Cuentan que una bella princesa estaba buscando consorte.
Aristócratas y adinerados señores habían llegado de todas partes para ofrecer
sus maravillosos regalos. Joyas, tierras, ejércitos y tronos conformaban los
obsequios para conquistar a tan especial criatura.
Entre los candidatos se encontraba un joven
plebeyo, que no tenia más riqueza que amor y perseverancia. Cuando le llego el
momento de hablar, dijo: “Princesa, te he amado toda mi vida. Como soy un
hombre pobre y no tengo tesoros para darte, te ofrezco mi sacrificio como
prueba de amor.

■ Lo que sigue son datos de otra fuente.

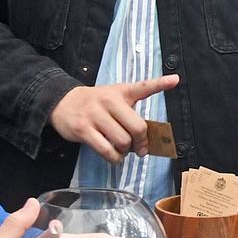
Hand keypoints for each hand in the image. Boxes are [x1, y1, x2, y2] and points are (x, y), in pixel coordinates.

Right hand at [49, 75, 178, 163]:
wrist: (62, 102)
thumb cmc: (96, 103)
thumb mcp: (114, 96)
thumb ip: (131, 112)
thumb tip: (146, 141)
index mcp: (121, 91)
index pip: (143, 87)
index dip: (160, 83)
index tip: (175, 80)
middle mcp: (109, 101)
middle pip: (137, 127)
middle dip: (141, 142)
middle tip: (139, 148)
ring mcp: (95, 116)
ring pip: (122, 141)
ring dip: (126, 151)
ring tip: (122, 149)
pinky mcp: (84, 130)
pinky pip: (106, 151)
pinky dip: (114, 158)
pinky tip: (113, 155)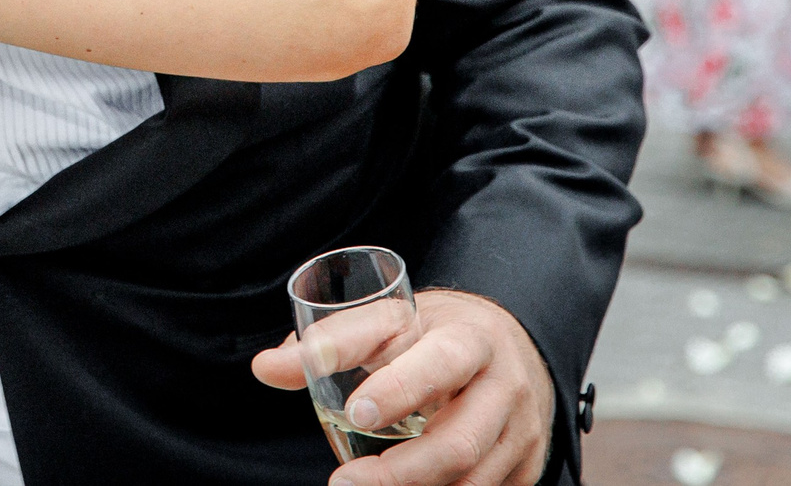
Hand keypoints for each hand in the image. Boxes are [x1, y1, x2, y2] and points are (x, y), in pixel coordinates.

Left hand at [252, 289, 554, 485]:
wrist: (509, 349)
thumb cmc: (433, 333)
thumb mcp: (389, 321)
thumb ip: (331, 342)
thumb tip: (264, 368)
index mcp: (471, 338)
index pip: (440, 362)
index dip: (400, 388)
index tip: (355, 412)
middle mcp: (505, 387)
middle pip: (458, 441)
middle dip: (399, 471)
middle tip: (342, 484)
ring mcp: (522, 433)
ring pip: (473, 480)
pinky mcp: (526, 467)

Estaré cien días sentado bajo tu ventana, sin mas alimentos que
la lluvia y sin mas ropas que las que llevo puestas. Esa es mi dote…”
La princesa, conmovida por semejante gesto de
amor, decidió aceptar : “Tendrás tu oportunidad: Si pasas la prueba, me
desposaras”.
Así pasaron las horas y los días. El
pretendiente estuvo sentado, soportando los vientos, la nieve y las noches
heladas. Sin pestañear, con la vista fija en el balcón de su amada, el valiente
vasallo siguió firme en su empeño, sin desfallecer un momento. De vez en
cuando la cortina de la ventana real dejaba traslucir la esbelta figura de la
princesa, la cual, con un noble gesto y una sonrisa, aprobaba la faena. Todo
iba a las mil maravillas. Incluso algunos optimistas habían comenzado a planear
los festejos.
Al llegar el día noventa y nueve, los
pobladores de zona habían salido a animar al próximo monarca. Todo era alegría
y jolgorio, hasta que de pronto, cuando faltaba una hora para cumplirse el
plazo, ante la mirada atónita de los asistentes y la perplejidad de la joven
princesa, se levanto y sin dar explicación alguna, se alejó lentamente del
lugar.
Unas semanas después, mientras deambulaba por
un solitario camino, un niño lo alcanzo y le preguntó ¿Qué fue lo que te
ocurrió? …
Estabas a un paso de lograr la meta… ¿Por qué
perdiste esa oportunidad?… ¿Por qué te retiraste?…
Con profunda consternación y algunas lagrimas
mal disimuladas, contestó en voz baja: “Si ella no me ahorro un día de
sufrimiento… Ni siquiera una hora, es porque no merecía mi amor”.
Conclusión:
El merecimiento no siempre es egolatría sino
dignidad. Cuando damos lo mejor de nosotros mismos a otra persona, cuando decidimos
compartir la vida, cuando abrimos nuestro corazón de par en par y desnudamos el
alma hasta él ultimo rincón, cuando perdemos la vergüenza, cuando los secretos
dejan de serlo, al menos merecemos comprensión.
Que se menosprecie, ignore, olvide o desconozca
fríamente el amor que regalamos a manos llenas es desconsideración o, en el
mejor de los casos, desinterés o ligereza. Cuando amamos a alguien que además
de no correspondernos desprecia nuestro amor y nos hiere, estamos en el lugar
equivocado. Esa persona NO se hace merecedora del afecto que le prodigamos.
La cosa es clara: si no me siento bien
recibido en algún lugar, empaco y me voy. Nadie se quedaría tratando de agradar
y disculpándose por no ser como les gustaría que fuera.
No hay vuelta de hoja: en cualquier relación
de pareja que tengas, no te merece quien no te ame, y menos aun, quien te
lastime. Y si alguien te hiere reiteradamente sin “mala intención”, puede que
te merezca pero no te conviene.
Retirarse a tiempo con la satisfacción de
haber dado lo mejor de nosotros mismos …¡no tiene precio!